A better approach is to do simulation with real traffic patterns, or even with more sophisticated parametric models, and get better answers (e.g. https://stability-sim.systems/). The good news is that kind of simulation is cheaper to do than ever before.

Ylano today at 9:27 AM
80% utilization is not a universal statement
fabijanbajo today at 8:02 AM
The footnote on exponential vs. log-normal service times is the part I'd push on.. in production I almost never see exponential, and heavy tails change the picture. Curious if you've looked at how robust this is under realistic distributions
crypttales yesterday at 10:28 PM
Of course, this assumes independent events.
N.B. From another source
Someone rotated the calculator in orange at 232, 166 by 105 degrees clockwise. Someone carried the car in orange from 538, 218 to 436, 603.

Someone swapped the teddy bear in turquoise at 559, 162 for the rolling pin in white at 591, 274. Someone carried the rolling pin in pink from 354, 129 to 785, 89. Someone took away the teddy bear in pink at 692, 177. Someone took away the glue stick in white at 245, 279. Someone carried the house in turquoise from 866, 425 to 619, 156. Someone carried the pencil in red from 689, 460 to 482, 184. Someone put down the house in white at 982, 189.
World Cup, super bowls, etc break these assumptions.

Still, queuing theory is so cool.

resters today at 4:12 AM
It's not surprising if one has the mental model of the probability that the request gets enqueued. Then when you add variable time to process requests it becomes more clear why some requests can take unexpectedly long (there is a >0 probability that a request gets queued behind several of the slowest endpoints, for example). So even if 90% of the endpoints are fast and most of the requests aren't even queued, there will still be some that end up being quite slow.
megamalloc yesterday at 11:24 PM
What's conspicuously missing is the plot of performance when you do have a well tuned queue in front of the service. Yes, having a queue becomes less important the more backend servers you have, but here even with 10 servers the plot shows your latency remains >25% worse than it would be with a queue. Also missing is discussion of how the variance in processing times affects you when you rely on load balancing alone.
deleted today at 8:03 AM
nilsherzig yesterday at 10:56 PM
Why would anyone think that it would get linearly worse? What's the (wrong) assumption there?
jiggawatts today at 6:24 AM
The problem with this kind of theoretical analysis is that most load balancers don't work this way, especially the typical "cloud" HTTP or TCP load balancers, which are stateless and avoid this kind of central queuing logic like the plague because it doesn't scale to their levels.
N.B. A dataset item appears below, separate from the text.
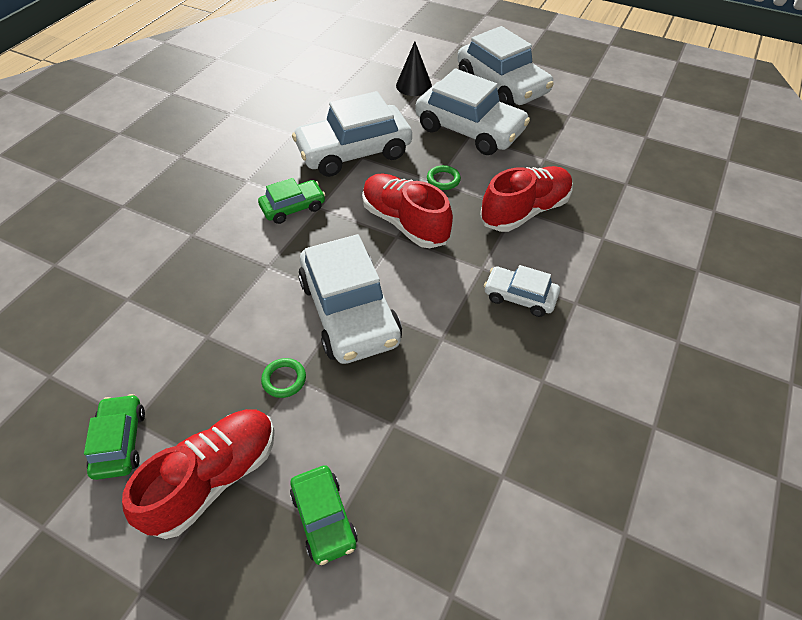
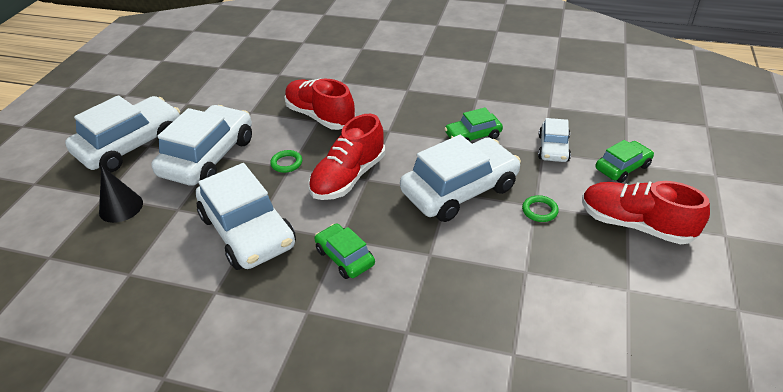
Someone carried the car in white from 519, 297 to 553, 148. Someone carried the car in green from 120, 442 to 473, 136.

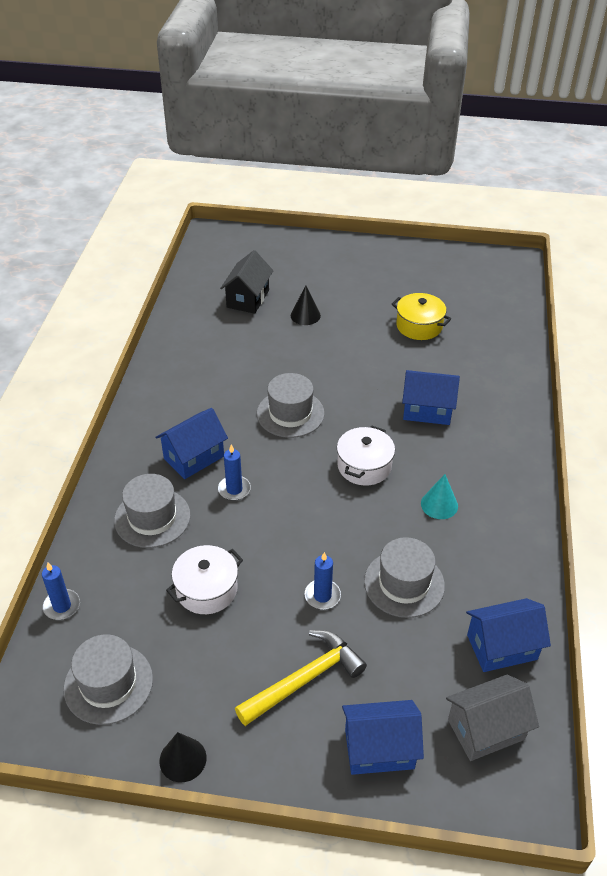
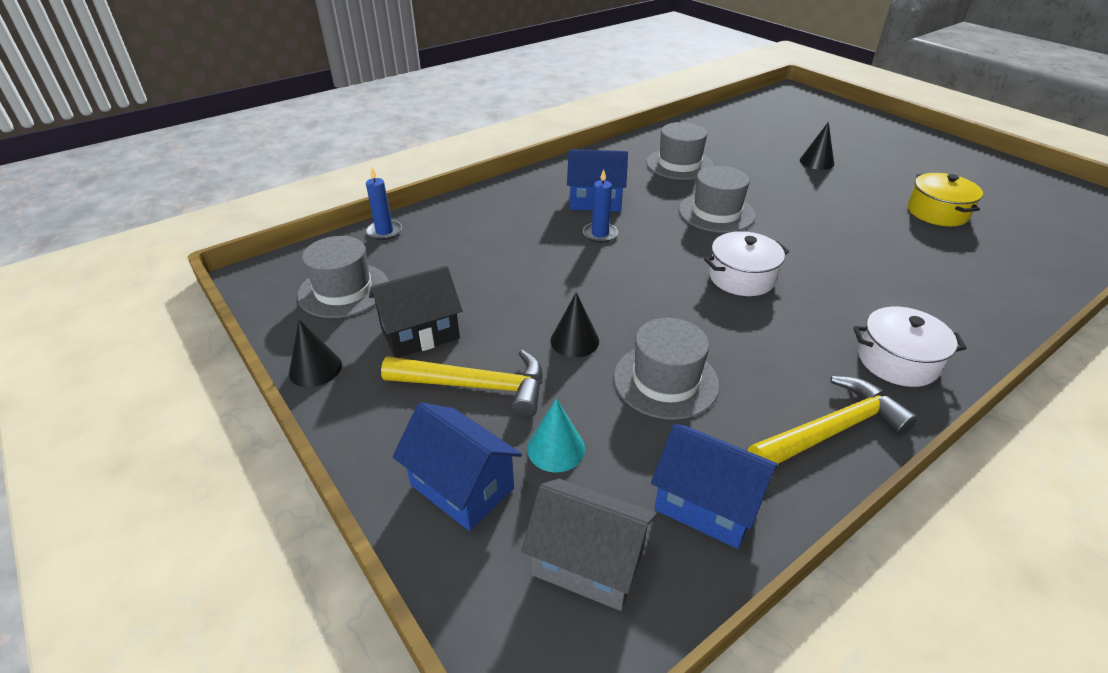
Someone carried the house in black from 248, 299 to 420, 334. Someone took away the house in blue at 427, 410. Someone carried the hat in grey from 152, 518 to 679, 164. Someone carried the cone in turquoise from 439, 504 to 556, 448. Someone carried the pot in white from 206, 589 to 897, 361. Someone swapped the candle in blue at 322, 596 for the cone in black at 574, 341. Someone put down the hammer in yellow at 831, 430.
For example, most cloud load balancers I've worked with are stateless, non-queuing, and allocate work to back-ends strictly randomly.

Traditional non-cloud load balancers can implement this kind of perfect queuing, but these settings are generally off by default even when available.

- NetScaler: surgeProtection + maxClient=1

- F5 BIG-IP LTM: request queuing + pool/member connectionLimit=1

- HAProxy: server maxconn 1 + timeout queue

- NGINX Plus: server max_conns=1 + queue

Envoy, Apache, and Traefik have partial or limited support.

Conversely, most multi-threaded web server frameworks already do this by default! For example, ASP.NET has essentially an internal "load balancer" with a perfect queue if you pretend each core is a "node" and the whole server is the "scale out system".

anchorapi today at 8:51 AM
[flagged]
ukanwat today at 5:46 AM
this whole result leans on one assumption he mentions and then sets aside: independent, stateless requests. that's really the load-bearing part. as soon as the c units share mutable state or have to coordinate, the M/M/c model stops applying and the pooling benefit goes with it. you trade it for coordination cost that grows with the number of pairs, not the number of workers. I hit this constantly with multi-agent LLM systems. people add agents expecting load-balancer style scaling and land in the opposite regime, because the work isn't independent, the agents are writing to shared state. so "pooling is cheap" is really "pooling independent work is cheap," and the independent part is where all the benefit actually comes from.
bigcat12345678 yesterday at 11:09 PM
Seemingly inconsequential article on hacker news and assume it probably is the kind of article that describes a profound idea with a naive title. And turns out it's actually very confusing as it puts overweight dramaticity over mundane intuition. Those type of writing belongs to literature sphere, not technology writing.